An appeal in the case led to a 2016 court ruling that a key part of the law under which he had been detained, Britain’s Terrorism Act 2000, was “incompatible with the European convention on human rights.”

In a tweet on Tuesday, Mr. Snowden praised Mr. Miranda for his courage.

“I will never forget that when the U.K. broke its own laws to detain David as a ‘terrorist’ for daring to aid an act of journalism — and threatened to throw him in a dungeon for the rest of his life — he never faltered,” Mr. Snowden wrote. “Instead, he dared them to do it.”

That experience was a political awakening for Mr. Miranda and gave him the name recognition to seek a political career in Brazil. In 2016, he ran for a City Council seat in Rio, pledging to defend L.G.B.T. rights and fight inequality. He became one of the council’s first openly gay members.

Monica Benicio, a Rio councilwoman and gay rights advocate, said in an interview that Mr. Miranda had been a born leader who “became a symbol of the fight for L.G.B.T. rights in Brazil and abroad.”

In 2019, when Jean Wyllys, an openly gay member of Congress, resigned and went into self-imposed exile because of death threats, Mr. Miranda was appointed by the Socialism and Liberty Party to take his place.

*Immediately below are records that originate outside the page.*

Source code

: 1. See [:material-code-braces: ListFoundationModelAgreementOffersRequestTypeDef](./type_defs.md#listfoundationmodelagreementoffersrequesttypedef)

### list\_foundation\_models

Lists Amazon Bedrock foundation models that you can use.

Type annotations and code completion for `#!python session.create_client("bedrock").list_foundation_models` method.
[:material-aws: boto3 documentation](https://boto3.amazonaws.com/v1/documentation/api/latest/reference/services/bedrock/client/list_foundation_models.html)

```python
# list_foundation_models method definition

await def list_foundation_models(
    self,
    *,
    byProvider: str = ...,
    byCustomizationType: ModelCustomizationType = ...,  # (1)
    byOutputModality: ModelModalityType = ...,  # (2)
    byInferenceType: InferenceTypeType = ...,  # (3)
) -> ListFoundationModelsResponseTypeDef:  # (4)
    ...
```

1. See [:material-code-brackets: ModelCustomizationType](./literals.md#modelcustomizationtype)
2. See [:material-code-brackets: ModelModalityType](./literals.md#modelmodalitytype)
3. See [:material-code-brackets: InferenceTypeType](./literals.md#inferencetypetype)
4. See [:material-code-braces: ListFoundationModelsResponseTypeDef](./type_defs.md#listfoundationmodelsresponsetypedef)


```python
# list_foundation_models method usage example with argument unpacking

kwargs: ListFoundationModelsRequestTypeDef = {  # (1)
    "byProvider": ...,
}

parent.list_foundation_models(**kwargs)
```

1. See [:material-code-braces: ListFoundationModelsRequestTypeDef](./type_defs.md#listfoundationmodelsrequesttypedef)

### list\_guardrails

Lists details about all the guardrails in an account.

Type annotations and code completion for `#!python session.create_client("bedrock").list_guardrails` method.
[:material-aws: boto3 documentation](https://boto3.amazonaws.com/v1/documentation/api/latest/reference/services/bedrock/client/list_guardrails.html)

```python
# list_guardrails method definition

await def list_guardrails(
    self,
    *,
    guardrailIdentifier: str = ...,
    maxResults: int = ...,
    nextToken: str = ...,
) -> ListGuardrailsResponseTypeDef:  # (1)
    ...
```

He immediately became a foil for Brazil’s far-right president, Jair Bolsonaro, who was known for his incendiary comments about women and gay and Black people. Shortly after Mr. Wyllys gave up his seat, Mr. Bolsonaro tweeted, “Great day!”

“One L.G.B.T. person is leaving, but another is coming in,” Mr. Miranda replied. “See you in Brasília,” the nation’s capital.

Mr. Miranda was attacked by Mr. Bolsonaro’s allies in Congress, throwing him off balance just as he was trying to get his bearings in an institution where most lawmakers were wealthy white men.

“I was feeling like I didn’t belong,” he said in a 2019 interview with The New York Times. “Everyone else seemed like they knew what they were doing.”

His battle with the Bolsonaro administration intensified a few months later, when Mr. Greenwald’s news organization, Intercept Brasil, published reports suggesting that Mr. Bolsonaro’s main opponent in the race, former President Luiz Inácio Lula da Silva, had been improperly jailed just six months before the election, raising questions about the legitimacy of Mr. Bolsonaro’s victory.

Mr. Greenwald and Mr. Miranda said they had both faced death threats as well as “official acts of reprisal.”

Mr. Miranda continued to be a fierce opponent of the Bolsonaro government, criticizing its budget cuts in education and culture and accusing it of mishandling the Covid-19 pandemic.

He was running to be elected to the seat he held when he was hospitalized for a gastrointestinal infection in August 2022.

David Michael dos Santos Miranda was born on May 10, 1985, in Rio de Janeiro. He was the son of a prostitute, who died when he was 5, and was raised by an aunt in Jacarezinho, a favela in the city. He dropped out of school when he was 13.

He was 19 when he met Mr. Greenwald, then a 37-year-old New York lawyer, on a beach in Rio after accidentally knocking over Mr. Greenwald’s drink with a ball.

Three days later, they moved in together. Mr. Miranda soon resumed his studies and earned a degree in journalism. They adopted two children in 2018 and at third in 2021.

In addition to Mr. Greenwald, their sons João Victor, Jonathas and Marcelo survive him.

In October, Brazilian voters ousted Mr. Bolsonaro and elected Mr. Lula to replace him.

Mr. Lula praised Mr. Miranda on Tuesday as a young man with “extraordinary trajectory.”

That trajectory — a gay, Black orphan’s path from a Rio slum to the halls of Congress — Mr. Greenwald told The Times, was “all too rare in a country plagued by massive racial and economic inequality.”